The system as shown in FIG. 1 includes up to four processors 101 connected to a high-bandwidth split-transaction bus 103. A system memory 105 is connected to bus 103 through a memory controller chipset 107. Connection to standard PCI devices,
not shown, is provided through PCI I/O interfaces 109. As stated above, all of these components are currently available commodity components. The characteristics of the SHV architecture shown in FIG. 1 include:
Support for up to four processors 101 and two PCI interfaces 107 on a single bus 103.
A high-performance bus topology operating at 66 Mhz with a 64 bit datapath, and capable of a sustained data transfer rate of 533 MB/s.

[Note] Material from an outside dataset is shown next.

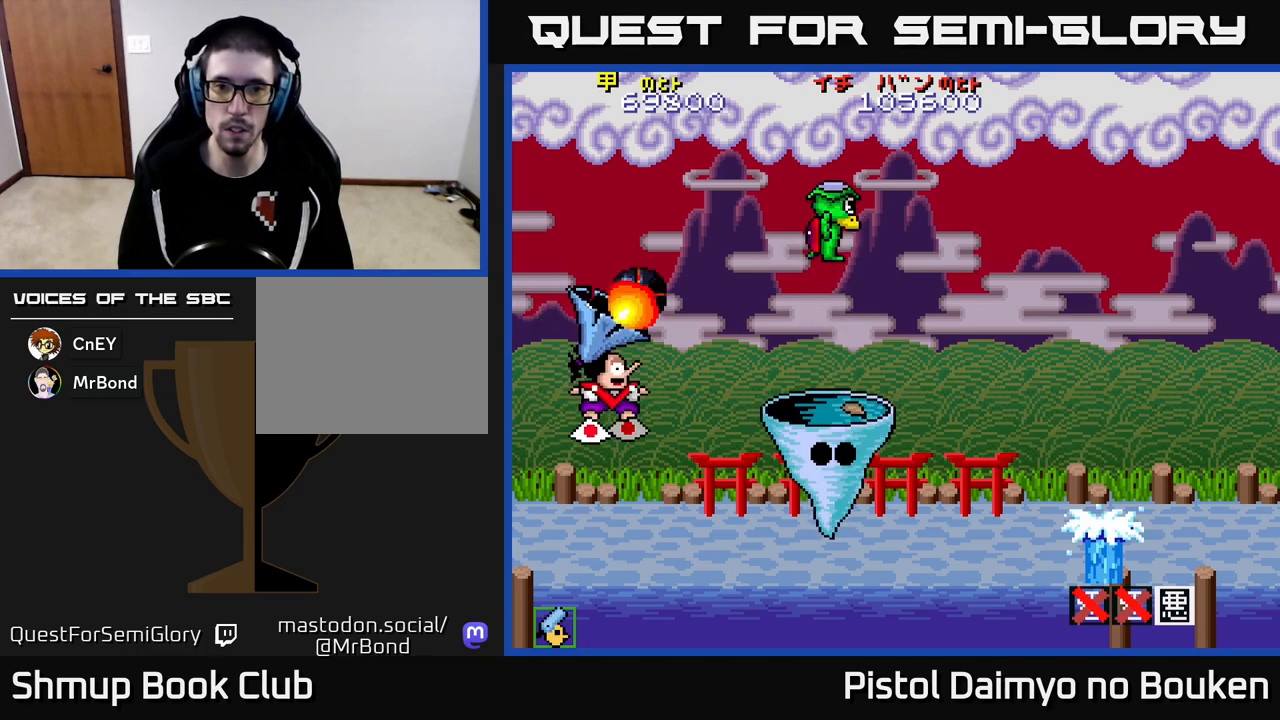
{"buttons": ["A", "DPAD_UP"], "left_stick": "center", "events": [[100, "DPAD_RIGHT", "up"], [233, "DPAD_DOWN", "up"], [233, "DPAD_LEFT", "down"], [267, "A", "down"], [300, "DPAD_UP", "down"], [383, "DPAD_LEFT", "up"]]}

A memory controller 107 consisting of two chips 111 and 113 which present two loads to bus 103.
processor bus-to-PCI I/O bridges (IOBs) 109 that will peak at a data transfer rate of 132 MB/s with a sustained data transfer rate of about 80 MB/s.
The architecture shown in FIG. 1, constructed of commodity components, simplifies the design of reasonably powerful multiprocessor system having up to four processors. However, the Pentium.RTM. Pro processor/processor bus architecture described
above does not permit expansion beyond four processors. Other improvements to the system thus far described are also possible.
OBJECTS OF THE INVENTION
It is therefore an object of the present invention to provide a new and useful symmetric multiprocessor system constructed from industry standard commodity components.
It is another object of the present invention to provide such a system which provides support for up to eight or more processors.
It is yet another object of the present invention to provide a new and useful multiple bus symmetric multiprocessor system constructed from industry standard commodity components offering improved performance over existing single bus systems.
It is still a further object of the present invention to provide such a system which provides a first bus for processor to memory transactions and a separate bus for I/O transactions.
SUMMARY OF THE INVENTION
There is provided, in accordance with the present invention, a symmetric multiprocessor system constructed from industry standard commodity components together with an advanced dual-ported memory controller. The multiprocessor system comprises a
snooped processor bus; at least one processor connected to the processor bus; an I/O bus; a system memory; and a dual-ported memory controller connected to the system memory, the dual ported memory controller having a first port connected to the
processor bus to manage processor to system memory transactions and a second port connected to the I/O bus to manage I/O transactions.
In the described embodiment, up to four Intel Pentium.RTM. Pro processors are connected to the processor bus, and the processor bus and I/O bus are each Intel processor busses. Furthermore, two such systems can be connected together through a
common I/O bus, thereby creating an eight-processor Pentium.RTM. Pro processor SMP system.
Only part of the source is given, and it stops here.